Ia mengungkapkan bahwa meskipun masih terdapat beberapa hal yang perlu disempurnakan di kantor baru tersebut, pemerintah memastikan hal itu tidak akan mengganggu pelayanan kepada masyarakat. “Walaupun dalam proses kepindahan ini masih ada beberapa hal yang belum sempurna, saya berharap hal tersebut tidak menghambat pelayanan kepada masyarakat. Justru ini menjadi awal yang baik untuk memberikan pelayanan yang semakin prima,” ungkapnya.
 
Selain peresmian kantor, dirinya mengapresiasi pelaksanaan program bantuan Ceting Bambu yang disalurkan kepada keluarga berisiko stunting. Menurutnya, bantuan tersebut diharapkan mampu memberikan manfaat nyata bagi tumbuh kembang anak-anak di wilayah Kauman. “Mudah-mudahan bantuan yang diberikan kepada masyarakat Kauman ini membawa berkah dan manfaat, khususnya untuk membantu anak-anak yang mengalami stunting agar dapat kembali tumbuh sehat dan memiliki tumbuh kembang yang lebih baik,” tandasnya.
 
Sementara itu, Musthofa menjelaskan bahwa perpindahan kantor kelurahan ini telah melalui proses administratif yang sesuai ketentuan. “Secara administratif, serah terima aset sudah dilakukan. Gedung lama kini dimanfaatkan untuk Batik TV, dan gedung Batik TV digunakan untuk Dekranasda Kota Pekalongan.

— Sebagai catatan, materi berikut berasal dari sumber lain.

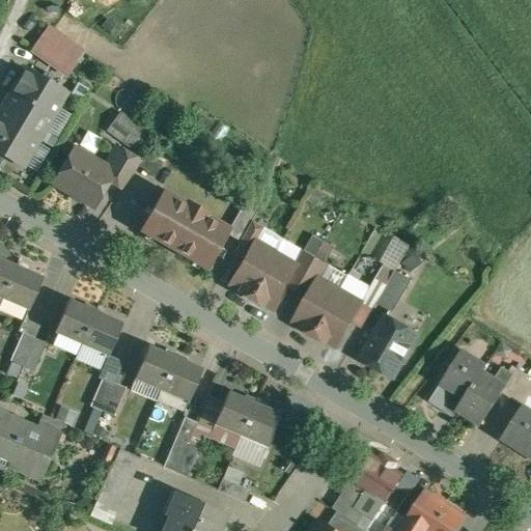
[(85,53),(49,27),(32,50),(68,76),(85,53)]
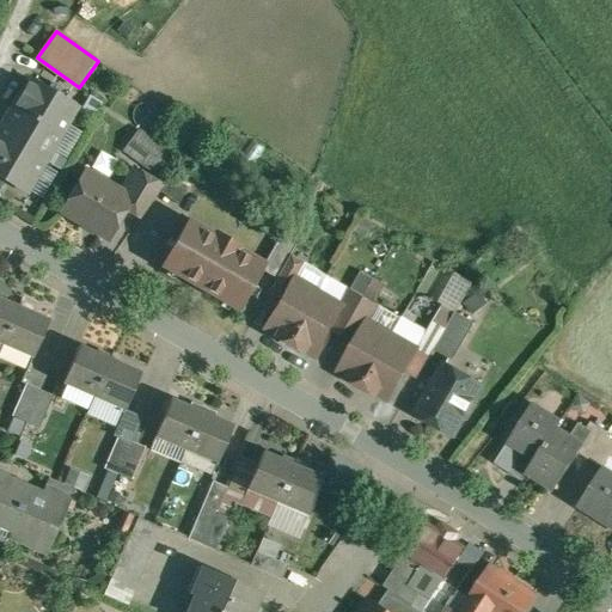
[(77,106),(32,81),(24,95),(22,93),(5,122),(51,148),(77,106)]
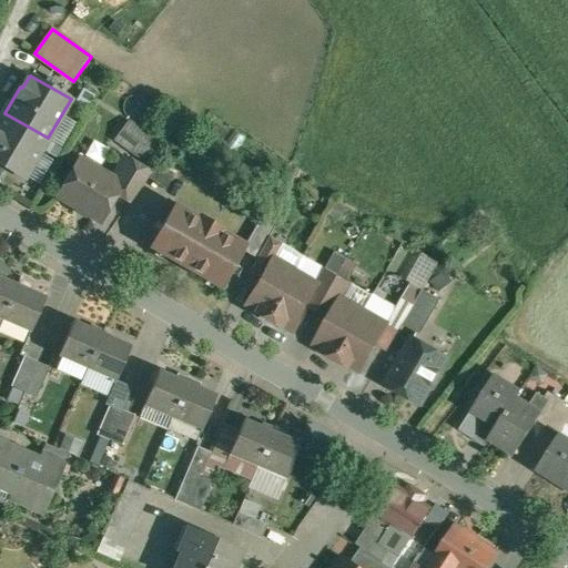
[(48,138),(4,113),(0,121),(0,162),(24,178),(48,138)]
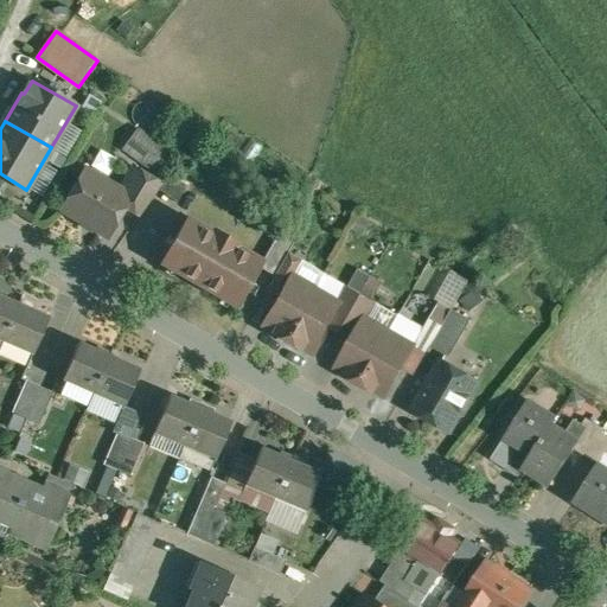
[(145,170),(161,148),(131,125),(114,147),(145,170)]
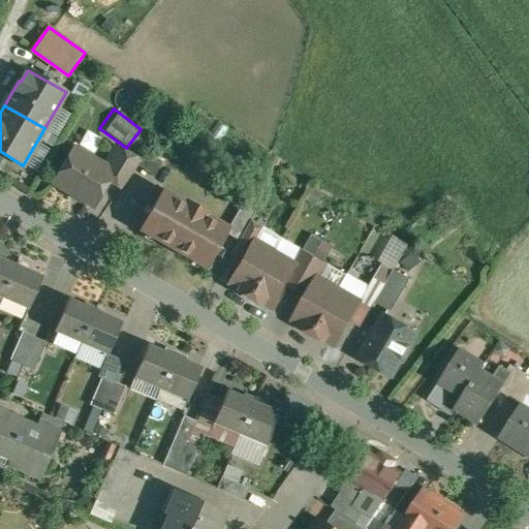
[(142,161),(116,147),(105,165),(114,170),(111,177),(109,180),(122,188),(142,161)]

Untuk luas kantor kelurahan yang baru berjarak sekitar 200 meter persegi,” jelasnya.
 
Dalam kesempatan yang sama, ia mengatakan bahwa pihaknya turut melaksanakan penyerahan bantuan program Ceting Bambu, sebuah program yang digagas di wilayah Kecamatan Pekalongan Timur sebagai upaya pencegahan stunting melalui gerakan Bantu Mung Seribu. “Alhamdulillah, dari lingkungan pegawai Kelurahan Kauman telah terkumpul dana sebesar Rp535.000, dana yang terkumpul akan disalurkan Dapur Dahsyat Kelurahan Kauman dimanfaatkan untuk menyediakan makanan tambahan senilai Rp15.000 per paket bagi baduta berisiko stunting yang belum mendapatkan bantuan dari orang tua asuh stunting,” katanya.
 
Ia berharap, dengan sinergi antara pemerintah, aparatur kelurahan, dan masyarakat, upaya pencegahan stunting di wilayah Kauman dapat berjalan lebih efektif dan berkelanjutan.
 
Peresmian kantor baru Kelurahan Kauman ini diharapkan menjadi tonggak awal peningkatan kualitas pelayanan publik sekaligus penguatan peran kelurahan dalam mendukung program-program strategis pemerintah, khususnya dalam mewujudkan generasi yang sehat, kuat, dan berkualitas di Kota Pekalongan.